[Data visualization images]
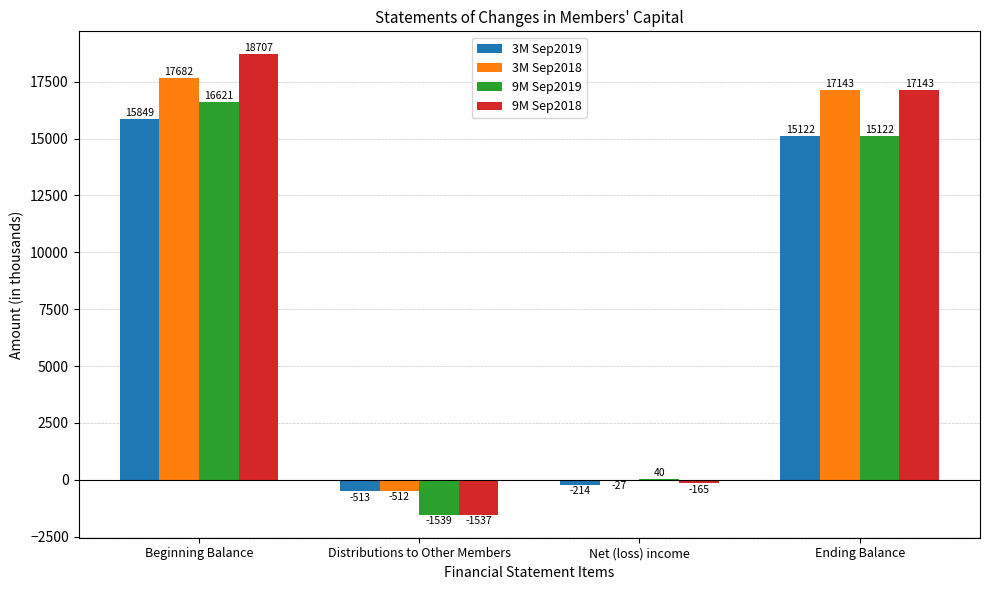

Reading right to left, what are all the values shown in this chart?

3M Sep2019: 15122	-214	-513	15849
3M Sep2018: 17143	-27	-512	17682
9M Sep2019: 15122	40	-1539	16621
9M Sep2018: 17143	-165	-1537	18707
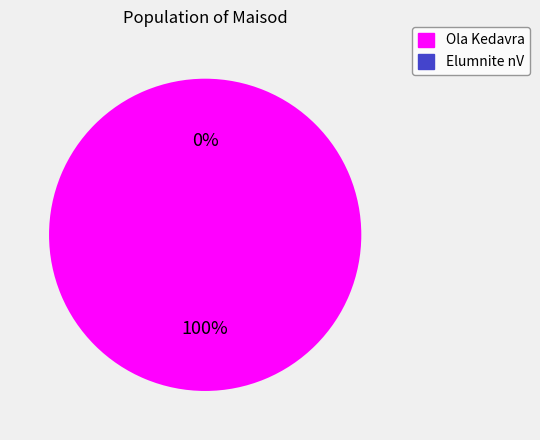

To the nearest percent, what is the average slice percentage?

50%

YOUR GOAL: Write out the records again with "values" replaced by "figures" wherever it appears, keeping everything else the same. Leave the pictures out of your answer.

REPLY TO THE TASK:
Reading right to left, what are all the figures shown in this chart?

3M Sep2019: 15122	-214	-513	15849
3M Sep2018: 17143	-27	-512	17682
9M Sep2019: 15122	40	-1539	16621
9M Sep2018: 17143	-165	-1537	18707

To the nearest percent, what is the average slice percentage?

50%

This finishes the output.